4.4. Strengths, Limitations, and Future Study Directions
The present study demonstrated that integrative balance and plyometric training can significantly improve static and dynamic balance, ankle active range of motion, peak isometric strength of the shin muscle, and jump performance in young players. This study has some limitations: 1) small number participant, 2) only specific group of participants (14–16 years old male football payers), meaning the results cannot be generalized to other age and sex groups, 3) mesocycles intervention (8 weeks intervention), where long-term effects of the balance and plyometric training was not evaluated, and 4) lack of methodological approaches that should be included in future studies: (1) monitoring cortical activity via electroencephalography (EEG), (2) analyzing electromyography (EMG) patterns of muscle activation, and (3) employing isokinetic dynamometry.

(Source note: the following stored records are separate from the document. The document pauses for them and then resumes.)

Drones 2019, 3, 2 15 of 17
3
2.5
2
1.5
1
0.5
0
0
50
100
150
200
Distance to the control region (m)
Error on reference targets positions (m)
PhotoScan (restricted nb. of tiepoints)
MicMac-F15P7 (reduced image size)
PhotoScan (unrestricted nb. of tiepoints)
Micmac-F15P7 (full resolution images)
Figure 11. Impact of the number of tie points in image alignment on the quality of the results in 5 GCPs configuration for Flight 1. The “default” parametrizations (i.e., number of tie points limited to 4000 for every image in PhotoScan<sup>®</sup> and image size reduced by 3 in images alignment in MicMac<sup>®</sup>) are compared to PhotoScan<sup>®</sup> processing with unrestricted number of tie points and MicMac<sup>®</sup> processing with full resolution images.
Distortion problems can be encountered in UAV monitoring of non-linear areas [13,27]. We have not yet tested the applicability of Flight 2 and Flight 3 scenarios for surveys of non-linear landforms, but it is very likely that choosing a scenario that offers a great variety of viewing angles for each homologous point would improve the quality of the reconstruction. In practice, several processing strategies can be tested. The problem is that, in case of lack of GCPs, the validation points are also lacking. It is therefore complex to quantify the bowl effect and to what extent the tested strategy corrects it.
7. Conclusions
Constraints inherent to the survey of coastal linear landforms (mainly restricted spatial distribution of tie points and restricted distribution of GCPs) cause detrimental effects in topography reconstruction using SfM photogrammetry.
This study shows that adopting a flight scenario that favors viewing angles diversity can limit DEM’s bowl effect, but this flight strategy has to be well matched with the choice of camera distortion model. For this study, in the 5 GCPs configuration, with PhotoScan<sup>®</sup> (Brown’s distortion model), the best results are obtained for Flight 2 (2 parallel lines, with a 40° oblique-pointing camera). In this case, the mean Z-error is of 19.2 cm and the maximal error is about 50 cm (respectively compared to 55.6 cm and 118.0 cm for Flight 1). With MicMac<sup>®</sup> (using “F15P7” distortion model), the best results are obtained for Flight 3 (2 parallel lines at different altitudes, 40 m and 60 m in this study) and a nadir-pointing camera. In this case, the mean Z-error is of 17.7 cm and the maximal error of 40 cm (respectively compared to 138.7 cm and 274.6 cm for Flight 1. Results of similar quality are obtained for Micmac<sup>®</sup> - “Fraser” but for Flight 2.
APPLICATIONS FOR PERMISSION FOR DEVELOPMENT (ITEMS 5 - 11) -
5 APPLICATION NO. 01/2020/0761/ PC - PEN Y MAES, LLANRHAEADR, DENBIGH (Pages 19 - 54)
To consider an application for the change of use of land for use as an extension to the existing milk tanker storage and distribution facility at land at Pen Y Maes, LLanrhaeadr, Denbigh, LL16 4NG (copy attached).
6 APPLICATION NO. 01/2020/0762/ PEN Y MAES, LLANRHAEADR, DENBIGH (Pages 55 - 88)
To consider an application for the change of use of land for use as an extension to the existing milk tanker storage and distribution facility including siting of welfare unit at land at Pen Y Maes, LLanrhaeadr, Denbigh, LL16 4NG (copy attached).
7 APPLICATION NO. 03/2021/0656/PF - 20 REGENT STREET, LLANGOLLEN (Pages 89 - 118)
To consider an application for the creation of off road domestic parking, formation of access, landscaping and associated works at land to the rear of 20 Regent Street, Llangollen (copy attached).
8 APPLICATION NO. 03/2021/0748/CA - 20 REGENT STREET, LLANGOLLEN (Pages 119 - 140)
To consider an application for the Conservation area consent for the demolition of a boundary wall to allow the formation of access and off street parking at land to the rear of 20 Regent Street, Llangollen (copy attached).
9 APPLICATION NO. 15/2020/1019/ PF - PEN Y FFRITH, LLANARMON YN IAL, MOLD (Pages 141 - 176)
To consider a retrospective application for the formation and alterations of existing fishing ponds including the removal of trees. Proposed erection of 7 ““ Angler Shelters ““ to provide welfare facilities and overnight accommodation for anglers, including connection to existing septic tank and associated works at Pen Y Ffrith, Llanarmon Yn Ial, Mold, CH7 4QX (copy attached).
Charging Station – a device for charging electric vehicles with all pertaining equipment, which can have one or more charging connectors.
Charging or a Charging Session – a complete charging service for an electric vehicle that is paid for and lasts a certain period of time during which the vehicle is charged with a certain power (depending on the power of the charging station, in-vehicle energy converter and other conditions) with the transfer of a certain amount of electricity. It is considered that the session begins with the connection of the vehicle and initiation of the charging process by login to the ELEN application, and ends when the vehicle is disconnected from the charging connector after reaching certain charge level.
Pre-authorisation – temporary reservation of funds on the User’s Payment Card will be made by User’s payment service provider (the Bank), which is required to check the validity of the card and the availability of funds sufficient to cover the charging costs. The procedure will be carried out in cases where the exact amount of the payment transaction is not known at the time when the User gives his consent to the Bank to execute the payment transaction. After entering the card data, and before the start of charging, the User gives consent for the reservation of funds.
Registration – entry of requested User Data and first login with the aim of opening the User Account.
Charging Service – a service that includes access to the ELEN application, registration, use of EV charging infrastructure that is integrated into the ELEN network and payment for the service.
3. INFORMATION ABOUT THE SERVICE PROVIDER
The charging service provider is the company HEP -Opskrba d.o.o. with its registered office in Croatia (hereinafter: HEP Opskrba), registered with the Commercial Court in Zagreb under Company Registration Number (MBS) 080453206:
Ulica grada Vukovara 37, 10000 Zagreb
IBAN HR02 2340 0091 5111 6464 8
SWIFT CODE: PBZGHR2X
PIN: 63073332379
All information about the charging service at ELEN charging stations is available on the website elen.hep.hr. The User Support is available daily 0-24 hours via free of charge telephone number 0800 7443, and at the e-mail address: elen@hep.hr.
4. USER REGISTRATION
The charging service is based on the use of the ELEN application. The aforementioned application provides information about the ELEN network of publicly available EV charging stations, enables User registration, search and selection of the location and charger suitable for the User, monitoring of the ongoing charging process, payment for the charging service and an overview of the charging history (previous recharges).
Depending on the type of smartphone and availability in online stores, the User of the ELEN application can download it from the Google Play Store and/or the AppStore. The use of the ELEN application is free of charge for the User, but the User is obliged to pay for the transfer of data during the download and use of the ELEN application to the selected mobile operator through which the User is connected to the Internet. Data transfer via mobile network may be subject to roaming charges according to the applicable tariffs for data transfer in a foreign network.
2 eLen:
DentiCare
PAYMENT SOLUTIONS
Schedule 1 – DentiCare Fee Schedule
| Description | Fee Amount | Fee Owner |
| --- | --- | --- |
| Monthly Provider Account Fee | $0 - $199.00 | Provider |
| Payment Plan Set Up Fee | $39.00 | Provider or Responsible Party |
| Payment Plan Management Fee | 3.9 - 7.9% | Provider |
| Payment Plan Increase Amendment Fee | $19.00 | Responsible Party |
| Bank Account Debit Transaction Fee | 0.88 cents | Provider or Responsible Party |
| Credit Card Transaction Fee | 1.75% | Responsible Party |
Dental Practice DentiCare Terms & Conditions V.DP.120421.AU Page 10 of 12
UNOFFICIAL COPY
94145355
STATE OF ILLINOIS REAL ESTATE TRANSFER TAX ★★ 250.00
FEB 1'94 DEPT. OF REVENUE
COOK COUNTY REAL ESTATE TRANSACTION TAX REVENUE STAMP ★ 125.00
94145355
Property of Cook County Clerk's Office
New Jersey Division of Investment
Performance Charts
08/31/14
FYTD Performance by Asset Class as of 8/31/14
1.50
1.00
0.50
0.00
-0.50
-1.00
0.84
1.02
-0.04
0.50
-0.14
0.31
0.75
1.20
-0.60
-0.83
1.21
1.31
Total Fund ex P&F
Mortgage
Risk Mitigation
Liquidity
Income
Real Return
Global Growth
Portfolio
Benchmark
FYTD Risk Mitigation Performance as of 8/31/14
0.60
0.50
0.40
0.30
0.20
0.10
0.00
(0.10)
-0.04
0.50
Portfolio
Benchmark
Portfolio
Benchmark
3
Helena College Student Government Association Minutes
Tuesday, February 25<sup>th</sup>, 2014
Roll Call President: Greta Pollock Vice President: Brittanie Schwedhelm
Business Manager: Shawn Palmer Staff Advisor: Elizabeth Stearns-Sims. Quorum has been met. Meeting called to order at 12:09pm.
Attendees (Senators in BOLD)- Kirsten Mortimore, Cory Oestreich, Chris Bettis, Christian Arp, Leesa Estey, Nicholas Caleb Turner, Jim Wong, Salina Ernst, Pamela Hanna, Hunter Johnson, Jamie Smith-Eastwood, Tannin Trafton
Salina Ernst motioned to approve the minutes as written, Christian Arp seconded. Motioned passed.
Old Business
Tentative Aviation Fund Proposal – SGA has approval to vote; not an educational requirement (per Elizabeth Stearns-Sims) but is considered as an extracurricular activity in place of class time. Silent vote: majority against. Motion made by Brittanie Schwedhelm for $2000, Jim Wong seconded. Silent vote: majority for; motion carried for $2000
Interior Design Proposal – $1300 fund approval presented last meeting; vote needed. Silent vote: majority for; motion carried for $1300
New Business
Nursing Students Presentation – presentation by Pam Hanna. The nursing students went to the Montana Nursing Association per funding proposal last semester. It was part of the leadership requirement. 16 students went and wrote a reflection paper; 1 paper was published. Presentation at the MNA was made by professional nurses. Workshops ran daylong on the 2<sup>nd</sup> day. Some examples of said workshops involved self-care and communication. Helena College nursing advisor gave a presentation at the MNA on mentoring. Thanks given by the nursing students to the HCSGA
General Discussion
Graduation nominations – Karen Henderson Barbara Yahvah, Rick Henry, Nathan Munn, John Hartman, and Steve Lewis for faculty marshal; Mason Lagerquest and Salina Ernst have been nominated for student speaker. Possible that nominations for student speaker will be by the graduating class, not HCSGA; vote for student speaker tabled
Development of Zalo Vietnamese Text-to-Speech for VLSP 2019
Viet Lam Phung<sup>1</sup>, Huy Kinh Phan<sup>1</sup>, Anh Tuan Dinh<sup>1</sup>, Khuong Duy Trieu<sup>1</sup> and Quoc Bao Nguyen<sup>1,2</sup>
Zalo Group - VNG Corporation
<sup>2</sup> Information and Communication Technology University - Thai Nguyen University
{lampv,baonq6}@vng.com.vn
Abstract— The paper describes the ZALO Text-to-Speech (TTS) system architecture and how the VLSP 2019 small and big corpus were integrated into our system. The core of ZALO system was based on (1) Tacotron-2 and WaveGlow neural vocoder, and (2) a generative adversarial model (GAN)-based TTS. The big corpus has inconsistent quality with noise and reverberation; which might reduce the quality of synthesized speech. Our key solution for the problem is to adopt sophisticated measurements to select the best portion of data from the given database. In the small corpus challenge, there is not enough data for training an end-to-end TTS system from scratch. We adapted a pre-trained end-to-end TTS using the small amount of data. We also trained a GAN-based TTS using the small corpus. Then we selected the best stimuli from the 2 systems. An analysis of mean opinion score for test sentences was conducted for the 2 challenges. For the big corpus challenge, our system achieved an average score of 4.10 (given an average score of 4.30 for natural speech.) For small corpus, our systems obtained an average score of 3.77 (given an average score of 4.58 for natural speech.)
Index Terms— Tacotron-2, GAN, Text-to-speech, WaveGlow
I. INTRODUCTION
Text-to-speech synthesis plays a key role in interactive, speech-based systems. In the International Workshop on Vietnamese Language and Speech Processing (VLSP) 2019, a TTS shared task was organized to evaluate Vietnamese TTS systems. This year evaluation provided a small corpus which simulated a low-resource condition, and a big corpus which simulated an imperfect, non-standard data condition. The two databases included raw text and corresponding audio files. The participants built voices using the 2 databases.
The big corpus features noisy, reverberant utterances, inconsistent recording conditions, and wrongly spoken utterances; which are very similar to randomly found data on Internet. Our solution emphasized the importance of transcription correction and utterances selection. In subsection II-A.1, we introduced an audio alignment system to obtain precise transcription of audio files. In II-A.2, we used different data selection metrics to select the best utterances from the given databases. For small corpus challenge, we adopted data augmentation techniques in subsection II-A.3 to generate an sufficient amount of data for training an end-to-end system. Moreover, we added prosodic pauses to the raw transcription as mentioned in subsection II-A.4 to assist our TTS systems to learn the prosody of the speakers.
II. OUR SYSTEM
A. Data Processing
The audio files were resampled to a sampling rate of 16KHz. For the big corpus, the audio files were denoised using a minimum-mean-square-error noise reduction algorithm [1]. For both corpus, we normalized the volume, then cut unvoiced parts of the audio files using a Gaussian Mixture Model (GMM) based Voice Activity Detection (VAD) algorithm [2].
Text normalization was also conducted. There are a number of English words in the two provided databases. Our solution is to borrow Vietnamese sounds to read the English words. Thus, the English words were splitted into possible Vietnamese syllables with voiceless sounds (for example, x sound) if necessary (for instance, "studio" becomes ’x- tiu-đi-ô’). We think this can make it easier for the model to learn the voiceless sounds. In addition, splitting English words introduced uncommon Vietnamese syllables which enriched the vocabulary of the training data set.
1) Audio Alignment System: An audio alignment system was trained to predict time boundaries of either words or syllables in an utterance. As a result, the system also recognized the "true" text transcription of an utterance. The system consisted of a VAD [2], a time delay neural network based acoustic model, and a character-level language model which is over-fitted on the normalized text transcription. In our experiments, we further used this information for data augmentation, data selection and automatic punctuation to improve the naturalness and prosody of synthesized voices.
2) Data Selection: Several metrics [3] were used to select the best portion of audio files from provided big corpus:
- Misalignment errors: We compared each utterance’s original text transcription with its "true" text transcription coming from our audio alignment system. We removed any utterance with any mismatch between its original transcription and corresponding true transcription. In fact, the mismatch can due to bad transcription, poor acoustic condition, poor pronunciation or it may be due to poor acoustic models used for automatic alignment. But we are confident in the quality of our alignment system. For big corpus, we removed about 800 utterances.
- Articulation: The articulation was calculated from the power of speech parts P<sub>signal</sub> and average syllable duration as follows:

Future studies should consider 1) a larger sample size and various populations, 2) a longer period of intervention, 4) methodological improvements using more precise measurement methods (isokinetic dynamometry, electromyography, etc.), and 4) reformulation of training modalities (dose and response) under different sample conditions.
5. Conclusion
Eight weeks of integrative balance and plyometric training resulted in significantly improved static and dynamic balance, active ankle range of motion, and enhanced peak isometric strength of the plantar and dorsal flexor muscles in young football players, as well as improved vertical jump characteristics. To ensure the effectiveness of the training regimen, the progression of balance and plyometric exercises (e.g., volume, duration, and difficulty levels) must increase every two weeks of the intervention period. This training program may be considered for inclusion in training routines as a fundamental to improve balance performance, ankle proprioception, flexibility, and strength. This finding would contribute to improving player performance and overall quality of play in football matches.
Acknowledgements
The authors are grateful to players, parents, and coaches. Thanks to Anna Zuša and Miks Laksbergs for helping with data collection.
Competing Interests
The authors have no competing interests to declare.
Author Contributions
Conceptualization, methodology, writing-original draft, review and editing ARS and IP, Data collection and curation, ARS, AL, AS; Investigation and formal analysis: ARS and KS. All authors read and agreed to the published version of the manuscript.